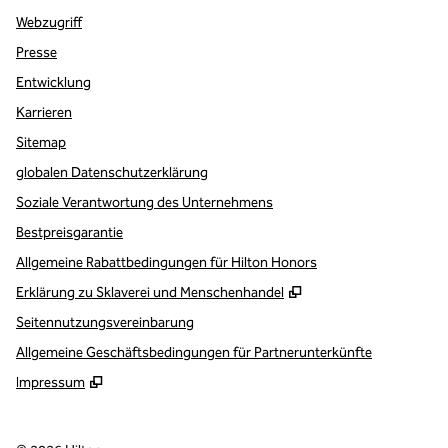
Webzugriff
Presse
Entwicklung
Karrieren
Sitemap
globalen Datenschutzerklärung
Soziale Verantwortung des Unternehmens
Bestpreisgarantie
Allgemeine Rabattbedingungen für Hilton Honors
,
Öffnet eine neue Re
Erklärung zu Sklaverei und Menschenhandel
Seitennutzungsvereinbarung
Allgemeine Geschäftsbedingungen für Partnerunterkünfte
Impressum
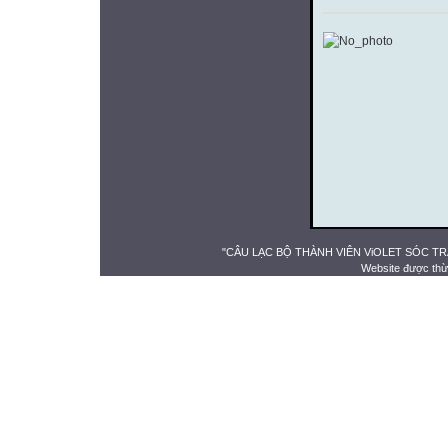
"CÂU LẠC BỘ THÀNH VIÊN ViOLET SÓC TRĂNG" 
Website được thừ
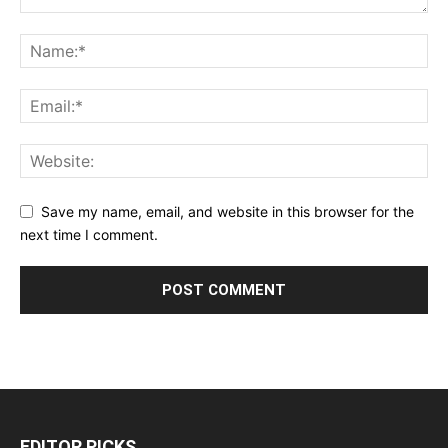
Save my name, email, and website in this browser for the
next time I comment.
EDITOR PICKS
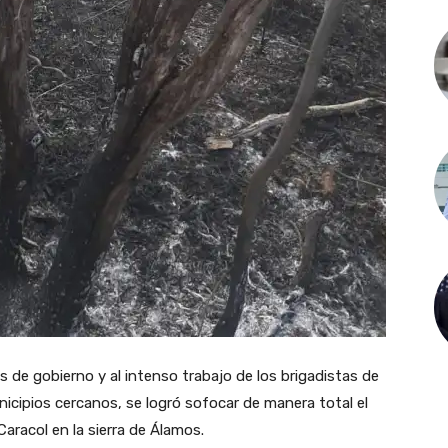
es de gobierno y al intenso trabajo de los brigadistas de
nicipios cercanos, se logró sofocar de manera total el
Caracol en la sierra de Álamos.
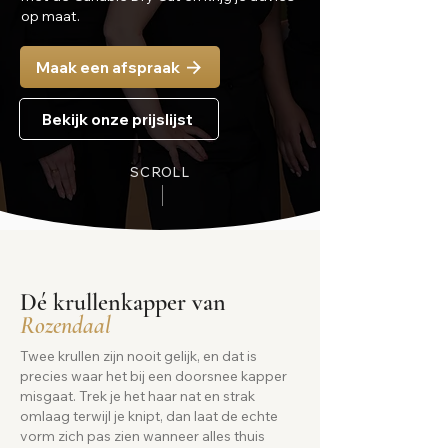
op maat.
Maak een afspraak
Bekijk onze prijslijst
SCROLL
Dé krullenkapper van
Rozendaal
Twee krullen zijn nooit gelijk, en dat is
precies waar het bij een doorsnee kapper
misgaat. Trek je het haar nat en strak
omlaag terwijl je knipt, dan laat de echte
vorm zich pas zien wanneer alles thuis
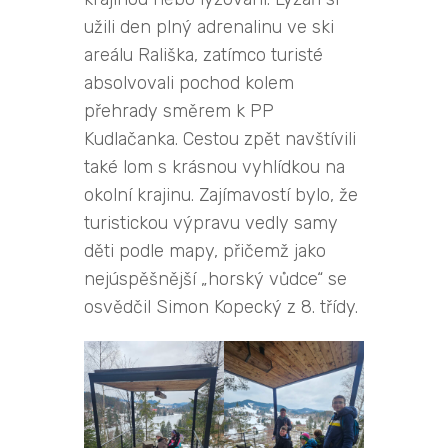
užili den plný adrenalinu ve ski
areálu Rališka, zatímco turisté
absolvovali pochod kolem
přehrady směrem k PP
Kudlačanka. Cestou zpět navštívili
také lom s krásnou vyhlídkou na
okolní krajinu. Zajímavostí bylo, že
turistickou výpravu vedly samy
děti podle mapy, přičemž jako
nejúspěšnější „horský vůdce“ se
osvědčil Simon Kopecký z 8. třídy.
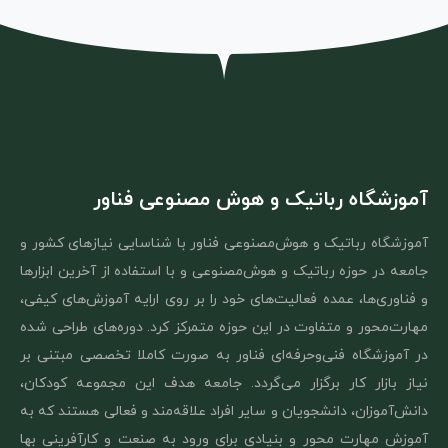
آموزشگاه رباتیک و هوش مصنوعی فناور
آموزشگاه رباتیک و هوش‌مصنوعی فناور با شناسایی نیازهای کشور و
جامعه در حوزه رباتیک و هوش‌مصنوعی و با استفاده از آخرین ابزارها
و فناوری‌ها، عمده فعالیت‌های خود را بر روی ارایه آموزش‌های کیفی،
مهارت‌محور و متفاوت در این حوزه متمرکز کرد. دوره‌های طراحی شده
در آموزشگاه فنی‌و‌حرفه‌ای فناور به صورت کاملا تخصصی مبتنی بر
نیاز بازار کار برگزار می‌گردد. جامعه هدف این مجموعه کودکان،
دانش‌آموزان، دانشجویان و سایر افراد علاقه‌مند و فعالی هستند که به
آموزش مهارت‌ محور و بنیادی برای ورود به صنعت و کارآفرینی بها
------------------------
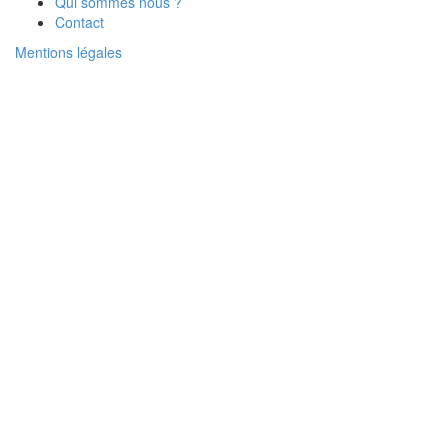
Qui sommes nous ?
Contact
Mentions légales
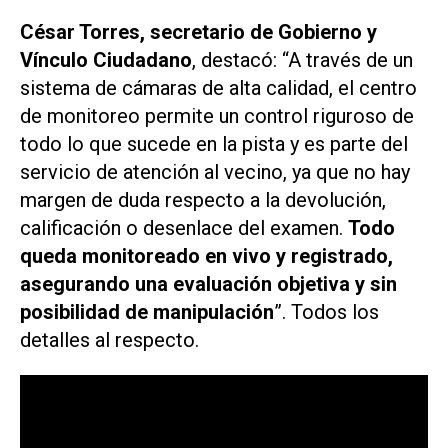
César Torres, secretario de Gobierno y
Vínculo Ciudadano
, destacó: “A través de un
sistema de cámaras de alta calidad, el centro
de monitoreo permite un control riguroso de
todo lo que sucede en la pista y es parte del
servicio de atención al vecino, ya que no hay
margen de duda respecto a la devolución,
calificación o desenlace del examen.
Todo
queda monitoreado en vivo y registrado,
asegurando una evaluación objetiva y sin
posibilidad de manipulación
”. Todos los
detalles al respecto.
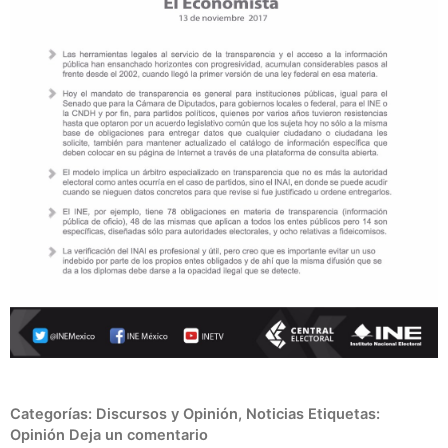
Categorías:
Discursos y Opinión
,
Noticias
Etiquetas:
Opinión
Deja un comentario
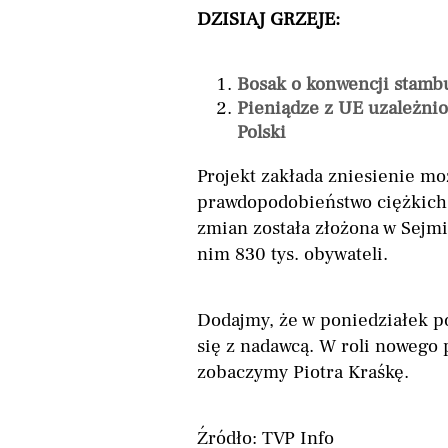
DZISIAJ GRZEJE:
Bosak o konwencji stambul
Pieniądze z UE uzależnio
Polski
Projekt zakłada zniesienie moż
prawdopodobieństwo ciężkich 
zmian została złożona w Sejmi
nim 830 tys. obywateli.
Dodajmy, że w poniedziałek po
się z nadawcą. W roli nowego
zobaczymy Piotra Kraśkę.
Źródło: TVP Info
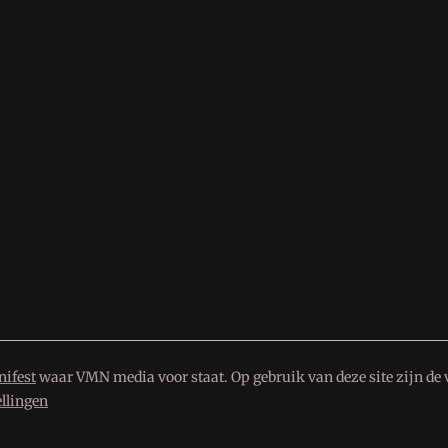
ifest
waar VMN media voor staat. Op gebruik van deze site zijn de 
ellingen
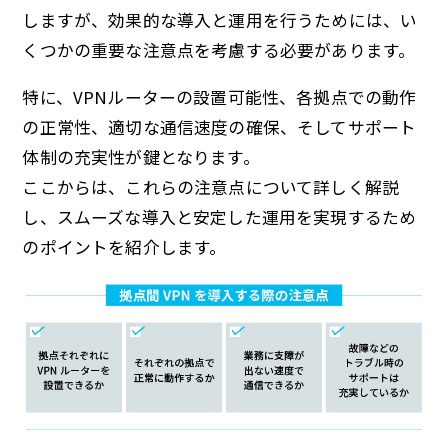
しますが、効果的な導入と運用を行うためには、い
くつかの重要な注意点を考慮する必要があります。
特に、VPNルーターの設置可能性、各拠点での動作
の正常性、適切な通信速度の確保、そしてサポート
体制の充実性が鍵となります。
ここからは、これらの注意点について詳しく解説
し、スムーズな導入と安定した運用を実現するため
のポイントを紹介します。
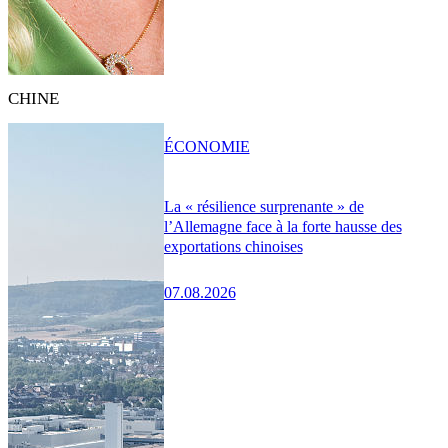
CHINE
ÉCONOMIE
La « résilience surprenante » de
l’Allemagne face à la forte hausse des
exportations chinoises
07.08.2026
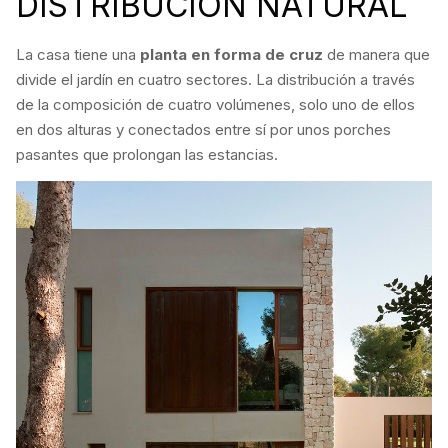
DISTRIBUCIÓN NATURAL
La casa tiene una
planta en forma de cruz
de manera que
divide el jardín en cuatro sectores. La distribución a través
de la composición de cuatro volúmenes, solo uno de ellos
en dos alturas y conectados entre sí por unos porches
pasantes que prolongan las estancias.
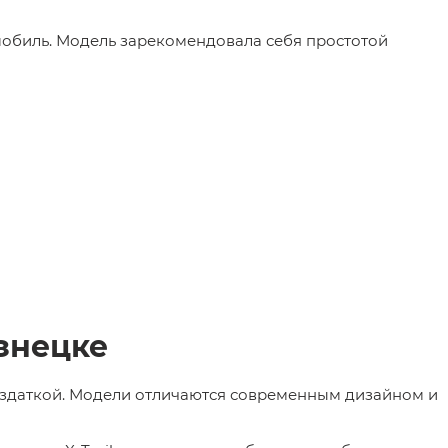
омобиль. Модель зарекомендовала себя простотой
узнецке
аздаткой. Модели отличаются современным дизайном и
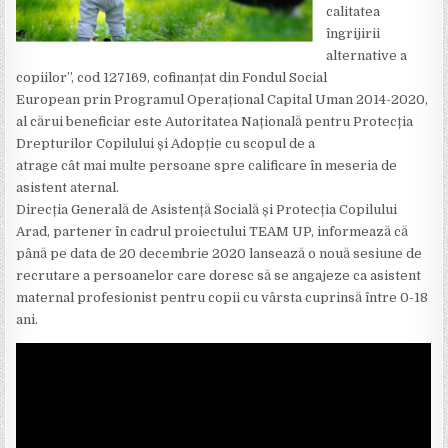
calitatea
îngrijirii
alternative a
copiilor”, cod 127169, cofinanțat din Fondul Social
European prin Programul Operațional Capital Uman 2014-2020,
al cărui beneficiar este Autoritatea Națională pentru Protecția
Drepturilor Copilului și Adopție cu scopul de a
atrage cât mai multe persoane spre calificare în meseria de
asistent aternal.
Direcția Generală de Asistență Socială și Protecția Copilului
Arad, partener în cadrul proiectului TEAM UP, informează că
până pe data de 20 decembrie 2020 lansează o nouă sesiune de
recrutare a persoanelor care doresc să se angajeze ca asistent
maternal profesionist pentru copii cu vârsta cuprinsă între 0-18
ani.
------------------------
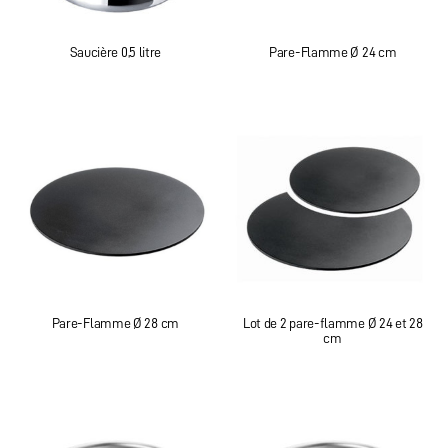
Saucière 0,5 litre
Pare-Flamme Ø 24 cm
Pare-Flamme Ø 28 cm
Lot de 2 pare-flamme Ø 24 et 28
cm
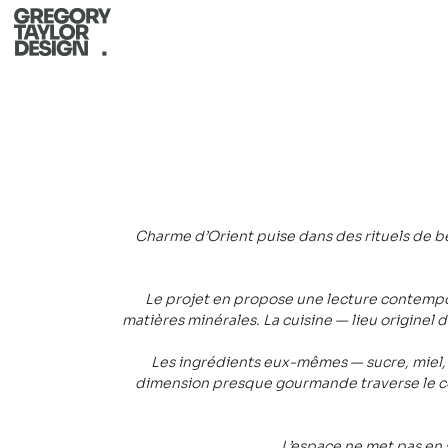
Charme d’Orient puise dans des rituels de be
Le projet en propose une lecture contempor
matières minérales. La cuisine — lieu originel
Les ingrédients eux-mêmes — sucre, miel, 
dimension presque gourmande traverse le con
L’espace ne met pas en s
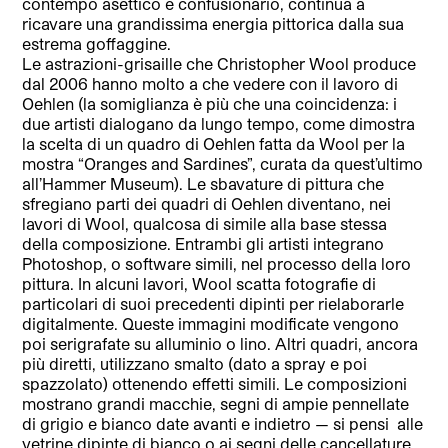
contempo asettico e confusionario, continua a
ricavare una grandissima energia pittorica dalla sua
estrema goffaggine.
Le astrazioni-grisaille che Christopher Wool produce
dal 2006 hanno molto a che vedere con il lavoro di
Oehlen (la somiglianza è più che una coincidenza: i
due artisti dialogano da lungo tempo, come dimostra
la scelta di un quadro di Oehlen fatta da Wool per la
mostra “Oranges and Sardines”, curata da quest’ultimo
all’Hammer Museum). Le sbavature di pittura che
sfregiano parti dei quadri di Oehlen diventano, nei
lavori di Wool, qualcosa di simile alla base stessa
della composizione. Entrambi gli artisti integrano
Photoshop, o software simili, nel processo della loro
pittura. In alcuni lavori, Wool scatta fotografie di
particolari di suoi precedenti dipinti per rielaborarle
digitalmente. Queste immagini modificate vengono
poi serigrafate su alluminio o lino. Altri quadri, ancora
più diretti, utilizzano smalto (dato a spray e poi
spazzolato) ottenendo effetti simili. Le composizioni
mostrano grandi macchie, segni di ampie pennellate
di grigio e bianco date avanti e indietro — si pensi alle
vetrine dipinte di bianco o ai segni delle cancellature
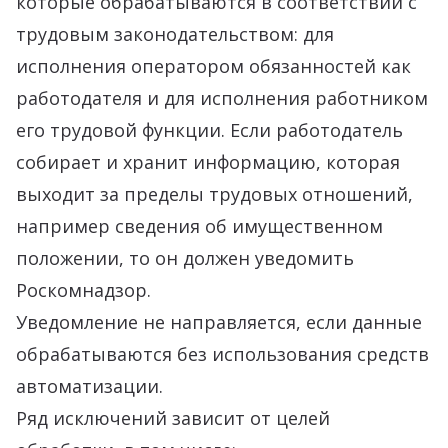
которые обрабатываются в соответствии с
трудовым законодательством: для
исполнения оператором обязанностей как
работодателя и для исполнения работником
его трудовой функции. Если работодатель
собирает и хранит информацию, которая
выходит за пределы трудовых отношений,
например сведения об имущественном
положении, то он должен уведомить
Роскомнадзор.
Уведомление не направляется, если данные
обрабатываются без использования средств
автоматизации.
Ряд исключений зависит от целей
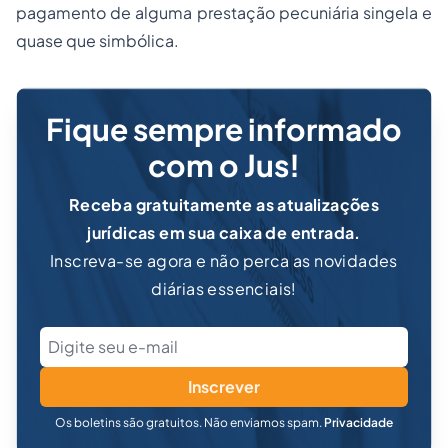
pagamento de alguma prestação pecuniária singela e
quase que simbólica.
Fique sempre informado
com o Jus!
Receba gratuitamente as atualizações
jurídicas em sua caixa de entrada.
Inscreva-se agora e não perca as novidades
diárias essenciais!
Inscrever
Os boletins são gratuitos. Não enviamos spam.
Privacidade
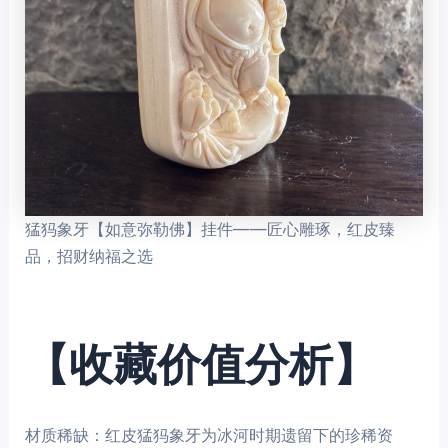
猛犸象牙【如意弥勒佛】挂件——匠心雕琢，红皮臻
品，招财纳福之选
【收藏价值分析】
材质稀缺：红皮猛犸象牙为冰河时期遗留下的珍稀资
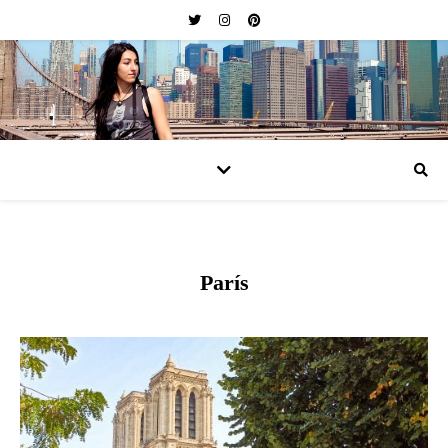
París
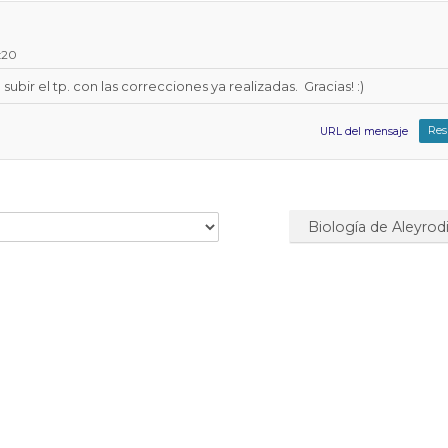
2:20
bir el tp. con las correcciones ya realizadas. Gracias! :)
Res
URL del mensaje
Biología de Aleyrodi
------------------------
Please give an exact copy of the lines above, beginning with the line containing "estrema goffaggine." and running through the line containing "curata da quest’ultimo", and of no other lines.

estrema goffaggine.
Le astrazioni-grisaille che Christopher Wool produce
dal 2006 hanno molto a che vedere con il lavoro di
Oehlen (la somiglianza è più che una coincidenza: i
due artisti dialogano da lungo tempo, come dimostra
la scelta di un quadro di Oehlen fatta da Wool per la
mostra “Oranges and Sardines”, curata da quest’ultimo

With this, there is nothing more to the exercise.